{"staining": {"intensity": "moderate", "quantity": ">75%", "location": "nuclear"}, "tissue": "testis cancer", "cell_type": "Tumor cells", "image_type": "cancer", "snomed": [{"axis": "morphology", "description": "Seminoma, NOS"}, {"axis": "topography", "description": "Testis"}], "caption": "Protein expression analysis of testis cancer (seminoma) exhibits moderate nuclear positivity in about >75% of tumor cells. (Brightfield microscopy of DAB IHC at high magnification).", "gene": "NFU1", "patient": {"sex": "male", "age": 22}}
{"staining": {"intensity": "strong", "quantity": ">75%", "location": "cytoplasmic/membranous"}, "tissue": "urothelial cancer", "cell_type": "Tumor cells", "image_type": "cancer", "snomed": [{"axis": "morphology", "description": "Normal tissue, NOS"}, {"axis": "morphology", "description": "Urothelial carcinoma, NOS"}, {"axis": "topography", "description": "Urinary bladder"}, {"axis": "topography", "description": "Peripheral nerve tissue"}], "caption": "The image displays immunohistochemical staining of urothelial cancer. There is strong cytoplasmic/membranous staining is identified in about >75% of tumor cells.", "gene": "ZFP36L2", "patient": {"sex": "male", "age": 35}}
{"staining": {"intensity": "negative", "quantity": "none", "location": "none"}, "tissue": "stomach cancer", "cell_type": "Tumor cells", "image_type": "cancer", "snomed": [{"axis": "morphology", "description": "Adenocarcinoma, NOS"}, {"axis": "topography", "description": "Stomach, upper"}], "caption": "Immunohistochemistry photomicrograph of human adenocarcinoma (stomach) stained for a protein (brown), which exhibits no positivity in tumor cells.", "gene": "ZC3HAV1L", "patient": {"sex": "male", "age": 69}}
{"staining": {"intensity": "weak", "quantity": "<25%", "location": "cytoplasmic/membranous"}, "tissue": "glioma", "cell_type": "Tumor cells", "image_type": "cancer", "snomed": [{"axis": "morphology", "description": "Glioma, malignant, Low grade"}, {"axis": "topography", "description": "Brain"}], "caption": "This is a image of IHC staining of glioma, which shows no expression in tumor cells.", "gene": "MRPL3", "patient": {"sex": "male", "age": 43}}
^^^^^^^^^^^^^^^^
§ About this exercise: Transcribe the listing above exactly, including every line.

§ Worked solution:
{"staining": {"intensity": "moderate", "quantity": ">75%", "location": "nuclear"}, "tissue": "testis cancer", "cell_type": "Tumor cells", "image_type": "cancer", "snomed": [{"axis": "morphology", "description": "Seminoma, NOS"}, {"axis": "topography", "description": "Testis"}], "caption": "Protein expression analysis of testis cancer (seminoma) exhibits moderate nuclear positivity in about >75% of tumor cells. (Brightfield microscopy of DAB IHC at high magnification).", "gene": "NFU1", "patient": {"sex": "male", "age": 22}}
{"staining": {"intensity": "strong", "quantity": ">75%", "location": "cytoplasmic/membranous"}, "tissue": "urothelial cancer", "cell_type": "Tumor cells", "image_type": "cancer", "snomed": [{"axis": "morphology", "description": "Normal tissue, NOS"}, {"axis": "morphology", "description": "Urothelial carcinoma, NOS"}, {"axis": "topography", "description": "Urinary bladder"}, {"axis": "topography", "description": "Peripheral nerve tissue"}], "caption": "The image displays immunohistochemical staining of urothelial cancer. There is strong cytoplasmic/membranous staining is identified in about >75% of tumor cells.", "gene": "ZFP36L2", "patient": {"sex": "male", "age": 35}}
{"staining": {"intensity": "negative", "quantity": "none", "location": "none"}, "tissue": "stomach cancer", "cell_type": "Tumor cells", "image_type": "cancer", "snomed": [{"axis": "morphology", "description": "Adenocarcinoma, NOS"}, {"axis": "topography", "description": "Stomach, upper"}], "caption": "Immunohistochemistry photomicrograph of human adenocarcinoma (stomach) stained for a protein (brown), which exhibits no positivity in tumor cells.", "gene": "ZC3HAV1L", "patient": {"sex": "male", "age": 69}}
{"staining": {"intensity": "weak", "quantity": "<25%", "location": "cytoplasmic/membranous"}, "tissue": "glioma", "cell_type": "Tumor cells", "image_type": "cancer", "snomed": [{"axis": "morphology", "description": "Glioma, malignant, Low grade"}, {"axis": "topography", "description": "Brain"}], "caption": "This is a image of IHC staining of glioma, which shows no expression in tumor cells.", "gene": "MRPL3", "patient": {"sex": "male", "age": 43}}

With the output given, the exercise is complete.